As the floods lingered in Maiduguri, the only two bridges that link the city’s eastern and western halves began to make strange noises. Cracks appeared.
Then, on Thursday one bridge collapsed, followed by the other on Friday, splitting the city in half with no access from one side to the other.
Half of Maiduguri is now underwater.
Friends and family members are trying to rescue one another, using canoes or trucks to access cut-off areas.
Bunu, the teacher, and her children were on one of those trucks Friday, along with dozens of other women and children. They were all famished, having eaten barely anything since the floods hit.
As the truck made its way out of the waterlogged area in the pouring rain, a member of Nigeria’s House of Representatives threw two loaves of bread to the people in the truck.
The women split the loaves among the children, giving each child a few mouthfuls.
From her spot on the bed of the truck, Bunu’s head was bowed in thought. Occasionally, she looked up at the sky. She had no idea how her daughters from a previous marriage, who were staying with her sister, had fared.
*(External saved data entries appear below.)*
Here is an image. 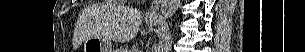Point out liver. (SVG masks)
I'll return each instance as SVG.
<instances>
[{
	"instance_id": "obj_1",
	"label": "liver",
	"mask_w": 305,
	"mask_h": 52,
	"mask_svg": "<svg viewBox=\"0 0 305 52\" xmlns=\"http://www.w3.org/2000/svg\"><path fill=\"white\" fill-rule=\"evenodd\" d=\"M110 18L102 29H92L88 26V31L74 42L75 47L87 38L101 37L107 40L124 43L136 37L142 23V13L136 9L123 5H110ZM87 27V26H86ZM90 28V29H89Z\"/></svg>"
}]
</instances>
She tried calling but couldn’t get through.
And the flood had swallowed the family’s means of survival — their sheep, goats and chickens — as well as every household item they possessed.
“I don’t have anything now,” she said.
When they finally reached a camp, a nongovernmental organization gave them some water and food: half a can of sardines and half a loaf of bread per person.
It wasn’t clear what would happen next.